• Excerpted text
────────

Territories That Have Left The EU

The three territories of members of the EU that withdrew include Greenland, Saint Barthélemey, and French Algeria. Greenland became a member of the EU as part of Denmark in 1973. Even at its point of joining the EU, the public did not support the move. Hence, upon attainment of self-rule, 52% of Greenlanders voted against EU membership resulting in its exit in 1982. Saint Barthélemey is a French-speaking Caribbean island. It joined the EU as part of Guadeloupe, an overseas department of France. The membership of Saint Barthélemey ceased upon the cessation of Guadeloupe. French Algeria was a member of the European Union from 1957-1962. Algeria discontinued its membership in 1962 after independence from France.

The Process of Leaving the European Union

The process of leaving the European Union commences with the invocation of Article 50 which outlines the terms of a country’s withdrawal. The withdrawing country must notify the European Council in writing. On receiving the notice, the council arranges a meeting with the state intending to exit the EU. The meeting engages in discussions regarding the specific arrangements for the withdrawal and a framework for the country’s future relations with the EU. Article 50 stipulates that the European Council members representing the exiting member state shall not be included in the discussions or make decisions affecting it. Upon termination of membership to the EU, a country that wishes to rejoin the union shall follow procedures outlined in Article 49.

────────

• Dataset extract
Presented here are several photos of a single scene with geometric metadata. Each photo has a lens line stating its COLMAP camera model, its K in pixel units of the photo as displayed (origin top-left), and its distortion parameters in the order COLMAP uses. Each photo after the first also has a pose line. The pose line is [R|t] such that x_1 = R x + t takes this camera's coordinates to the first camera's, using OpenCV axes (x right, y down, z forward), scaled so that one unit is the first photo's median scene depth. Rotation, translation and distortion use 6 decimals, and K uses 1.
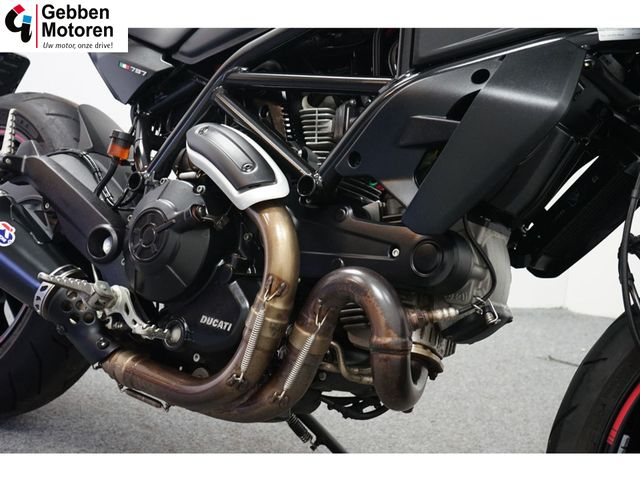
lens RADIAL K [[893.9, 0, 320.0], [0, 893.9, 240.0], [0, 0, 1]] dist [0.007315, 0.018676]
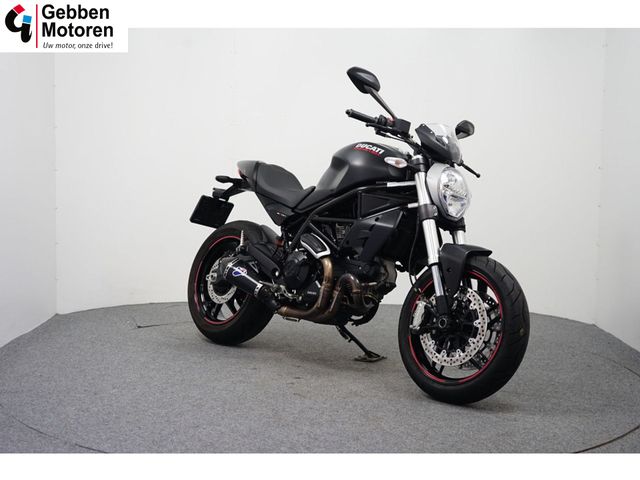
lens RADIAL K [[947.3, 0, 320.0], [0, 947.3, 240.0], [0, 0, 1]] dist [0.001316, -0.010112]
pose [[0.990507, -0.056249, -0.125424, 0.361205], [0.047250, 0.996167, -0.073606, 0.153239], [0.129084, 0.066981, 0.989369, -2.458639]]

────────

• Instructions
1. Answer these questions from the text on territories leaving the EU, one line each, marked as they are.
(a) In what year did Greenland exit the EU?
(b) To which body must a withdrawing country give written notice?
(c) Which article sets out the procedures for a country that wishes to rejoin the union?
2. For each statement below, say whether it agrees with the text on territories leaving the EU. Answer yes or no and quote the words from that text that decide it.
(a) Greenland became an EU member as part of Denmark in 1973.
(b) Saint Barthélemey joined the EU as part of Martinique.
(c) European Council members who represent the exiting state take part in the withdrawal discussions.
3. Proceed with the text on territories leaving the EU, picking up after its final sentence.

• Solved tasks
1.
(a) 1982
(b) The European Council
(c) Article 49

2.
(a) Yes: "Greenland became a member of the EU as part of Denmark in 1973."
(b) No: "It joined the EU as part of Guadeloupe, an overseas department of France."
(c) No: "the European Council members representing the exiting member state shall not be included in the discussions or make decisions affecting it."

3.
The United Kingdom’s Withdrawal Process

The first step towards Brexit was the referendum held on June 23, 2016, under the leadership of David Cameron, who at the time was the British Prime Minister. The referendum would determine whether the UK should leave the EU or not. The votes for leaving the union were the majority at 51.9% versus the 48.1% votes in favor of remaining in the EU. More than 30 million people voted with a turnout of 71.8% during elections.

Consequently, British Prime Minister Theresa May’s administration proceeded on to invoke Article 50 of the Treaty of Lisbon on March 29, 2017. The UK gave written notice to the President of the European Council-Donald Tusk. The treaty grants the EU and UK two years to agree upon the terms of the exit. A legally binding 585-page withdrawal agreement has been drawn setting the conditions for the withdrawal. The two primary areas of focus are the EU monies owed by the UK and the effect of the Brexit on the UK citizens living in EU countries as well as EU citizens residing in the UK. Negotiations of these terms are underway, and the UK is set to leave the EU by April 2019.

The Current State of Affairs

The United Kingdom is the first and only country that has invoked Article 50 of the Lisbon Treaty as of December 2018. No country has left the EU yet.